En effet, si les Français regardent la télévision en moyenne 21 heures par semaine, les jeunes générations la regardent 2 heures de moins.
Ils écoutent de la musique à une fréquence importante et préfèrent la musique anglo-saxonne à la musique française.
« Depuis maintenant plusieurs décennies, les jeunes voyagent plus que ne le faisaient leurs aînés, ils sont plus nombreux à avoir vécu à l’étranger, à écouter de la musique anglo-saxonne ou à regarder des séries américaines en version originale. Bref, ces générations ont eu accès précocement à la culture américaine sous toutes ses formes, des produits les plus standardisés aux œuvres les plus confidentielles que s’échangent fans et amateurs, et ont grandi dans des univers culturels largement globalisés où la langue anglaise règne en maître. Dès lors, comment s’étonner que leur rapport à la production française soit différent de celui de leurs aînés ? ».
Parallèlement à ces phénomènes, la lecture d’ouvrages traditionnels est en baisse.
La lecture quotidienne de journaux payants continue de diminuer, de même que la quantité de livres lus (en dehors de toute contrainte scolaire ou professionnelle). On ne peut néanmoins en déduire que les Français lisent moins, compte tenu de l’arrivée de la presse gratuite et de la multiplication des actes de lecture sur écran.
53 % des Français déclarent lire peu ou pas de livres.
Les jeunes d’aujourd’hui lisent moins que leurs aînés au même âge.
Les moins de 35 ans fréquentent moins régulièrement les espaces culturels qu’il y a 10 ans : salles de cinéma, bibliothèques, musées et, surtout, concerts de musique classique.
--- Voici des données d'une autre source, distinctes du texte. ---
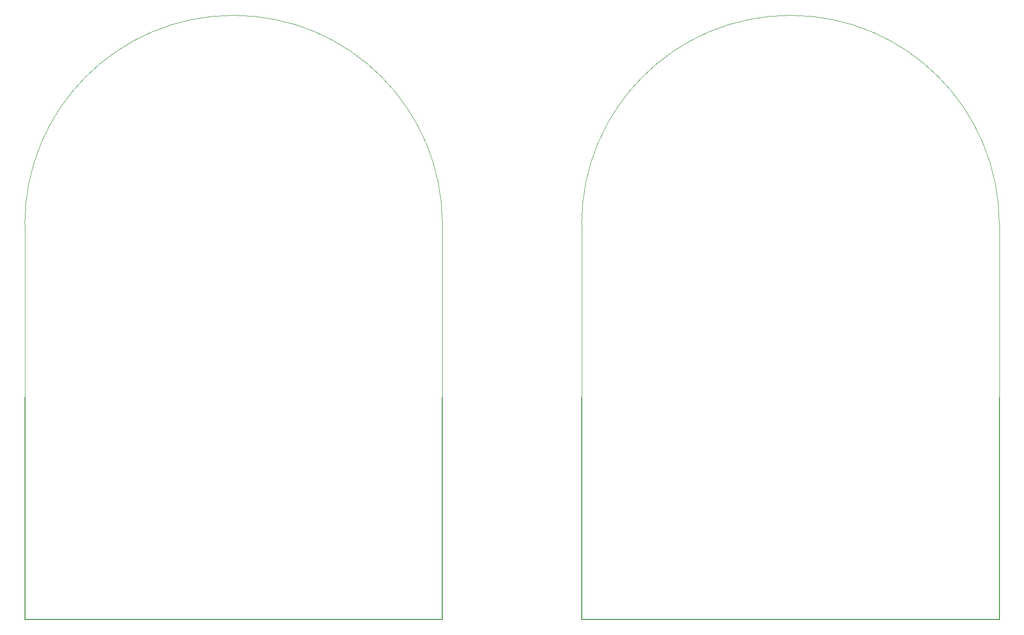
<source format=gbr>
%TF.GenerationSoftware,KiCad,Pcbnew,7.0.10-unknown-202401012134~036241c819~ubuntu22.04.1*%
%TF.CreationDate,2024-01-11T20:57:47+01:00*%
%TF.ProjectId,main_board,6d61696e-5f62-46f6-9172-642e6b696361,rev?*%
%TF.SameCoordinates,Original*%
%TF.FileFunction,Profile,NP*%
%FSLAX46Y46*%
G04 Gerber Fmt 4.6, Leading zero omitted, Abs format (unit mm)*
G04 Created by KiCad (PCBNEW 7.0.10-unknown-202401012134~036241c819~ubuntu22.04.1) date 2024-01-11 20:57:47*
%MOMM*%
%LPD*%
G01*
G04 APERTURE LIST*
%TA.AperFunction,Profile*%
%ADD10C,0.100000*%
%TD*%
%TA.AperFunction,Profile*%
%ADD11C,0.150000*%
%TD*%
G04 APERTURE END LIST*
D10*
X260000000Y-89000000D02*
G75*
G03*
X185000000Y-89000000I-37500000J0D01*
G01*
D11*
X260000000Y-160000000D02*
X260000000Y-120000000D01*
D10*
X185000000Y-90000000D02*
X185000000Y-89000000D01*
D11*
X185000000Y-160000000D02*
X260000000Y-160000000D01*
X185000000Y-160000000D02*
X185000000Y-120000000D01*
D10*
X260000000Y-120000000D02*
X260000000Y-89000000D01*
X185000000Y-120000000D02*
X185000000Y-90000000D01*
X85000000Y-90000000D02*
X85000000Y-89000000D01*
X160000000Y-89000000D02*
G75*
G03*
X85000000Y-89000000I-37500000J0D01*
G01*
D11*
X85000000Y-160000000D02*
X160000000Y-160000000D01*
X85000000Y-160000000D02*
X85000000Y-120000000D01*
D10*
X160000000Y-120000000D02*
X160000000Y-89000000D01*
X85000000Y-120000000D02*
X85000000Y-90000000D01*
D11*
X160000000Y-160000000D02*
X160000000Y-120000000D01*
M02*

</source>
Enfin, avec la diffusion des appareils photo numériques et des téléphones portables multimédias, les pratiques de la photographie et de la vidéo ont nettement progressé.
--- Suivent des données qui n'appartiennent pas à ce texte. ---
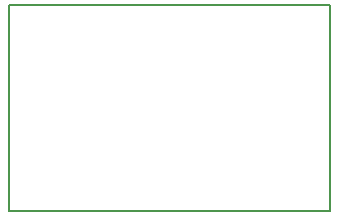
<source format=gbr>
G04 #@! TF.GenerationSoftware,KiCad,Pcbnew,5.1.5-52549c5~84~ubuntu18.04.1*
G04 #@! TF.CreationDate,2020-05-04T21:01:36+02:00*
G04 #@! TF.ProjectId,rs485_adapter,72733438-355f-4616-9461-707465722e6b,rev?*
G04 #@! TF.SameCoordinates,Original*
G04 #@! TF.FileFunction,Profile,NP*
%FSLAX46Y46*%
G04 Gerber Fmt 4.6, Leading zero omitted, Abs format (unit mm)*
G04 Created by KiCad (PCBNEW 5.1.5-52549c5~84~ubuntu18.04.1) date 2020-05-04 21:01:36*
%MOMM*%
%LPD*%
G04 APERTURE LIST*
%ADD10C,0.150000*%
G04 APERTURE END LIST*
D10*
X117600000Y-113800000D02*
X117600000Y-96400000D01*
X144800000Y-113800000D02*
X117600000Y-113800000D01*
X144800000Y-96400000D02*
X144800000Y-113800000D01*
X117600000Y-96400000D02*
X144800000Y-96400000D01*
M02*

</source>
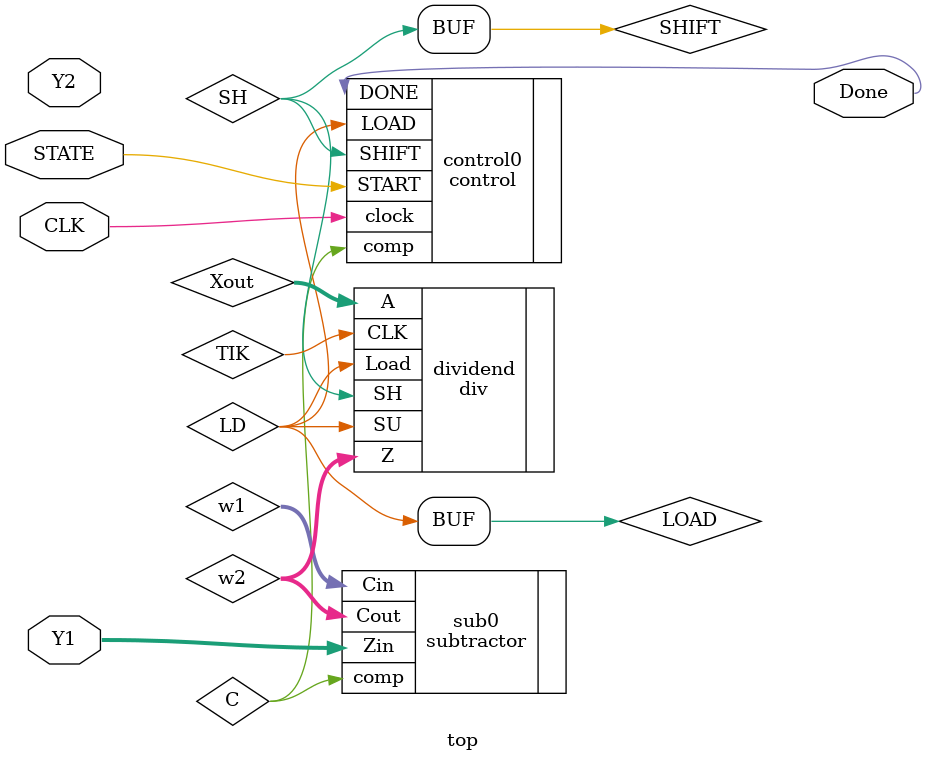
<source format=v>
`include "controller.v"
`include "registers.v"
`include "subtractor.v"
 
module top(STATE, CLK,  Y1, Y2, Done);
    // Inputs
    input [4:0] Y1, Y2;
    input STATE; 
    input CLK;
 
    // Outputs
    output Done;
 
    // Registers
    reg SHIFT;
    reg LOAD; 

    // Wires
    wire [4:0] w1, w2, Xin, Xout; 
    wire C; 
    wire SH; 
    wire LD;
    
    // Assignments
    assign SH = SHIFT;
    assign LD = LOAD;
 
    
    div dividend (.A(Xout), .Load(LD), .SH(SH), .CLK(TIK), .SU(LD), .Z(w2));
    
    subtractor sub0 (.Zin(Y1), .Cin(w1), .Cout(w2), .comp(C));
    
    control control0 (.START(STATE), .comp(C), .clock(CLK), .DONE(Done), .SHIFT(SH), .LOAD(LD));
 
endmodule 
</source>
Le numérique a favorisé l’émergence de nouvelles formes d’expression mais aussi de nouveaux modes de diffusion des contenus culturels autoproduits dans le cadre du temps libre.
Pour conclure, les jeunes d’aujourd’hui ont des pratiques culturelles plus digitales, plus expressives et plus anglo-saxonnes !
Ils lisent moins (du moins les livres et les journaux payants) et fréquentent moins les équipements culturels que leurs aînés au même âge.